Render the lines from the one containing "See the attached" through the one containing "Target: left lung lower lobe.", inclusive, as a Markdown table with the columns Row and Line. Number each row and omit any blank lines.

▶ **Dataset records**
★ ★ ★ ★
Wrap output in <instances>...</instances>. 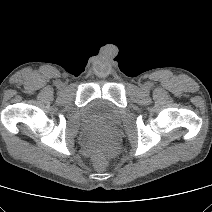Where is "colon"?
★ ★ ★ ★
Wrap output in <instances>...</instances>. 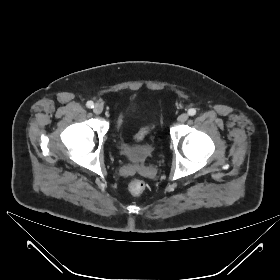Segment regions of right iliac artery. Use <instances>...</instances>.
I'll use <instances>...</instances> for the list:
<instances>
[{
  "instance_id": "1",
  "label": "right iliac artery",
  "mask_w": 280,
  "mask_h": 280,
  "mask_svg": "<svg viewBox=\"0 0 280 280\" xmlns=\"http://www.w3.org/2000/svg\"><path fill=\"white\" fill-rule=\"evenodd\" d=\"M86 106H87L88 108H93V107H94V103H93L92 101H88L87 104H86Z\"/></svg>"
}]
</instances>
★ ★ ★ ★
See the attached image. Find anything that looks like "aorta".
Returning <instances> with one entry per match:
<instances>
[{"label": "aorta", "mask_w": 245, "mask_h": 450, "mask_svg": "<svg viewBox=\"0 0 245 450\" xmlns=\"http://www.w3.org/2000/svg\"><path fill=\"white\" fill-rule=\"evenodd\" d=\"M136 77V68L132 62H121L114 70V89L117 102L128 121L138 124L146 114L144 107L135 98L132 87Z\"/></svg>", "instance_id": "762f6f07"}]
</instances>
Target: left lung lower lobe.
★ ★ ★ ★
▶ **Written response**
| Row | Line |
|---|---|
| 1 | See the attached image. Find anything that looks like "aorta". |
| 2 | Returning <instances> with one entry per match: |
| 3 | <instances> |
| 4 | [{"label": "aorta", "mask_w": 245, "mask_h": 450, "mask_svg": "<svg viewBox=\"0 0 245 450\" xmlns=\"http://www.w3.org/2000/svg\"><path fill=\"white\" fill-rule=\"evenodd\" d=\"M136 77V68L132 62H121L114 70V89L117 102L128 121L138 124L146 114L144 107L135 98L132 87Z\"/></svg>", "instance_id": "762f6f07"}] |
| 5 | </instances> |
| 6 | Target: left lung lower lobe. |